Testo da leggere »
^^^^^^^^

La teoria era per lui inscindibile dai comportamenti, che quindi comportavano il rifiuto di qualunque manifestazione di sfruttamento dei nonumani, sulla scorta certamente della compassione nei loro confronti, ma anche di un pensiero che contemplava un cambiamento esistenziale, vicino all’approccio orientale, buddista, jainista, delle filosofie sviluppatesi a contatto con la natura, che hanno inserito gli animali nel proprio universo. Un pensiero quindi, quello di Capitini, lucido, estraneo a sofismi, edulcorazioni e mitigazioni che, per renderlo accettabile da parte di una opinione pubblica acerba e impreparata, finissero per deturparne il senso.

^^^^^^^^

Azioni richieste »
• 1. Nel testo sul pensiero di Capitini, a quale approccio viene detto vicino il cambiamento esistenziale che quel pensiero contemplava?
• 2. Prosegui il testo sul pensiero di Capitini a partire dalla sua ultima frase.

Estratto del dataset »
^^^^^^^^

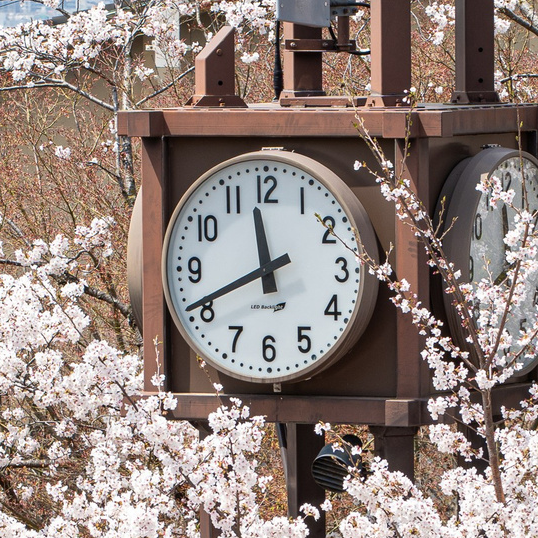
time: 11:40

^^^^^^^^

In risposta »
• 1. All'approccio orientale, buddista e jainista, delle filosofie sviluppatesi a contatto con la natura.

• 2.
A distanza di molti decenni, caratterizzati da cambiamenti velocissimi in tutte le aree della vita, ciò che lui aveva intuito, messo in pratica in prima persona ed esposto con grande chiarezza, è diventato patrimonio culturale condiviso solo da una limitata fetta di persone e da una percentuale ridicola del mondo politico, quest’ultimo caratterizzato da imbarazzanti forme di un immobilismo mentale, che rende troppo spesso i suoi rappresentanti sepolcri imbiancati, mummificati in miserevoli interessi di parte nel vortice di un mondo che si trasforma alla velocità della luce.

Capitini pagò il prezzo dell’isolamento per le sue scelte, che ben sapeva sarebbero state ritenute destabilizzanti, perché un approccio nonviolento nei confronti degli animali, pur nella mitezza dei comportamenti che suggerisce, è in grado di rovesciare le gerarchie e i rapporti di potere tipici della società. Lui, come i grandi pacifisti della storia, Tolstoj, Shweitzer, Gandhi, lo sapeva bene.

Oggi non ci sono prezzi quantificabili da pagare per una scelta vegana, ma l’ideale di un’armonia cosmica continua a essere ritenuto minaccioso, per il suo attacco mortale all’antropocentrismo e a tutti i rapporti di potere.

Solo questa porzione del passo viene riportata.